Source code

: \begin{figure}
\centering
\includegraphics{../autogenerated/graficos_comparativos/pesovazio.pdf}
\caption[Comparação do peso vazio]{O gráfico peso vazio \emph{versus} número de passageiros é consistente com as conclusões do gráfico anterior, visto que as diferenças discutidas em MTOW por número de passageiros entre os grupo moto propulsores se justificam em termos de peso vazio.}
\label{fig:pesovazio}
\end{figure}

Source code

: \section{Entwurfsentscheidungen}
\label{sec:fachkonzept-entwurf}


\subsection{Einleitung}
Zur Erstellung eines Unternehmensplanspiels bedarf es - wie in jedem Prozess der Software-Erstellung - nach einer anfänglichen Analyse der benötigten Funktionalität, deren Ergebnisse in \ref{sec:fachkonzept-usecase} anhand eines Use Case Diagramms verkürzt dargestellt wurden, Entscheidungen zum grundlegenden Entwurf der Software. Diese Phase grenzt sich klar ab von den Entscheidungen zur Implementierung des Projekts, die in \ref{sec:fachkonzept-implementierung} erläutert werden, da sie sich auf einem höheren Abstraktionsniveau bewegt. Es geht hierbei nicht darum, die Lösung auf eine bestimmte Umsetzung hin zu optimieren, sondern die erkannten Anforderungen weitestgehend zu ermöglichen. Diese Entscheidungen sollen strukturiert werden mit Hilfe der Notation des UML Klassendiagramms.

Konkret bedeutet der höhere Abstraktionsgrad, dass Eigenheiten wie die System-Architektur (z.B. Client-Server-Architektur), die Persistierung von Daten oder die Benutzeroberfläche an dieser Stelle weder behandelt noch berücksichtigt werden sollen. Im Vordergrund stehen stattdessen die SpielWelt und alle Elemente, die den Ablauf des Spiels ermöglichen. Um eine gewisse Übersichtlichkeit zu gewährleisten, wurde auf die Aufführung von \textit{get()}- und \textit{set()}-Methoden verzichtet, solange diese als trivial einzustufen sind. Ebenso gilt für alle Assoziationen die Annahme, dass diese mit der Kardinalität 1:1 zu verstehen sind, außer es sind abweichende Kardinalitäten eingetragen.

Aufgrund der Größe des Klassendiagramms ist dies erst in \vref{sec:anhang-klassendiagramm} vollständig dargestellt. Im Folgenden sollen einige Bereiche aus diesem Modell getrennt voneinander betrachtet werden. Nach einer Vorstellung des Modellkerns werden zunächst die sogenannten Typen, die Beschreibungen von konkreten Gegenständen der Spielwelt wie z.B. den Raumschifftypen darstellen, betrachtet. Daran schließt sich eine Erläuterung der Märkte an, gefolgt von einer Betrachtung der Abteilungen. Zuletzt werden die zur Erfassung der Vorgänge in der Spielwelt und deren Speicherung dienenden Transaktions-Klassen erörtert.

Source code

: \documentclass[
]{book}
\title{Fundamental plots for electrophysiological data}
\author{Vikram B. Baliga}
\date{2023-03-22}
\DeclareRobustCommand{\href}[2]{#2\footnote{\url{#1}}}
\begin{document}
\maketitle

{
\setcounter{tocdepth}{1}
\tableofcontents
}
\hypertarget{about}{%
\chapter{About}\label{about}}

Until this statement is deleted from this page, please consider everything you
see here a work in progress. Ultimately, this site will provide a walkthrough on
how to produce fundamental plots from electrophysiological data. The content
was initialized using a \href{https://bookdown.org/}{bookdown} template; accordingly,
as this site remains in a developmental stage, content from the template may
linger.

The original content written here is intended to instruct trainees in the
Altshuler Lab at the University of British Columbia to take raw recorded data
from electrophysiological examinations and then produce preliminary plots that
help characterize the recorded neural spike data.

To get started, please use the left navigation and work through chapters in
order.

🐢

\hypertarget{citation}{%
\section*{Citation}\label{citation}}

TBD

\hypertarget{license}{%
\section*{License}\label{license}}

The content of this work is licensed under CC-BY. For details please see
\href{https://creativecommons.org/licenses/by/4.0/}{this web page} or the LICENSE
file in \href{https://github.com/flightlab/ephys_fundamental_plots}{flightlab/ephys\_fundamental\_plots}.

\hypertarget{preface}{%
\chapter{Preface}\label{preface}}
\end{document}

_Prompt_. All of the material should be duplicated exactly.

_Answer to this problem_.
Source code

: \begin{figure}
\centering
\includegraphics{../autogenerated/graficos_comparativos/pesovazio.pdf}
\caption[Comparação do peso vazio]{O gráfico peso vazio \emph{versus} número de passageiros é consistente com as conclusões do gráfico anterior, visto que as diferenças discutidas em MTOW por número de passageiros entre os grupo moto propulsores se justificam em termos de peso vazio.}
\label{fig:pesovazio}
\end{figure}

Source code

: \section{Entwurfsentscheidungen}
\label{sec:fachkonzept-entwurf}


\subsection{Einleitung}
Zur Erstellung eines Unternehmensplanspiels bedarf es - wie in jedem Prozess der Software-Erstellung - nach einer anfänglichen Analyse der benötigten Funktionalität, deren Ergebnisse in \ref{sec:fachkonzept-usecase} anhand eines Use Case Diagramms verkürzt dargestellt wurden, Entscheidungen zum grundlegenden Entwurf der Software. Diese Phase grenzt sich klar ab von den Entscheidungen zur Implementierung des Projekts, die in \ref{sec:fachkonzept-implementierung} erläutert werden, da sie sich auf einem höheren Abstraktionsniveau bewegt. Es geht hierbei nicht darum, die Lösung auf eine bestimmte Umsetzung hin zu optimieren, sondern die erkannten Anforderungen weitestgehend zu ermöglichen. Diese Entscheidungen sollen strukturiert werden mit Hilfe der Notation des UML Klassendiagramms.

Konkret bedeutet der höhere Abstraktionsgrad, dass Eigenheiten wie die System-Architektur (z.B. Client-Server-Architektur), die Persistierung von Daten oder die Benutzeroberfläche an dieser Stelle weder behandelt noch berücksichtigt werden sollen. Im Vordergrund stehen stattdessen die SpielWelt und alle Elemente, die den Ablauf des Spiels ermöglichen. Um eine gewisse Übersichtlichkeit zu gewährleisten, wurde auf die Aufführung von \textit{get()}- und \textit{set()}-Methoden verzichtet, solange diese als trivial einzustufen sind. Ebenso gilt für alle Assoziationen die Annahme, dass diese mit der Kardinalität 1:1 zu verstehen sind, außer es sind abweichende Kardinalitäten eingetragen.

Aufgrund der Größe des Klassendiagramms ist dies erst in \vref{sec:anhang-klassendiagramm} vollständig dargestellt. Im Folgenden sollen einige Bereiche aus diesem Modell getrennt voneinander betrachtet werden. Nach einer Vorstellung des Modellkerns werden zunächst die sogenannten Typen, die Beschreibungen von konkreten Gegenständen der Spielwelt wie z.B. den Raumschifftypen darstellen, betrachtet. Daran schließt sich eine Erläuterung der Märkte an, gefolgt von einer Betrachtung der Abteilungen. Zuletzt werden die zur Erfassung der Vorgänge in der Spielwelt und deren Speicherung dienenden Transaktions-Klassen erörtert.

Source code

: \documentclass[
]{book}
\title{Fundamental plots for electrophysiological data}
\author{Vikram B. Baliga}
\date{2023-03-22}
\DeclareRobustCommand{\href}[2]{#2\footnote{\url{#1}}}
\begin{document}
\maketitle

{
\setcounter{tocdepth}{1}
\tableofcontents
}
\hypertarget{about}{%
\chapter{About}\label{about}}

Until this statement is deleted from this page, please consider everything you
see here a work in progress. Ultimately, this site will provide a walkthrough on
how to produce fundamental plots from electrophysiological data. The content
was initialized using a \href{https://bookdown.org/}{bookdown} template; accordingly,
as this site remains in a developmental stage, content from the template may
linger.

The original content written here is intended to instruct trainees in the
Altshuler Lab at the University of British Columbia to take raw recorded data
from electrophysiological examinations and then produce preliminary plots that
help characterize the recorded neural spike data.

To get started, please use the left navigation and work through chapters in
order.

🐢

\hypertarget{citation}{%
\section*{Citation}\label{citation}}

TBD

\hypertarget{license}{%
\section*{License}\label{license}}

The content of this work is licensed under CC-BY. For details please see
\href{https://creativecommons.org/licenses/by/4.0/}{this web page} or the LICENSE
file in \href{https://github.com/flightlab/ephys_fundamental_plots}{flightlab/ephys\_fundamental\_plots}.

\hypertarget{preface}{%
\chapter{Preface}\label{preface}}
\end{document}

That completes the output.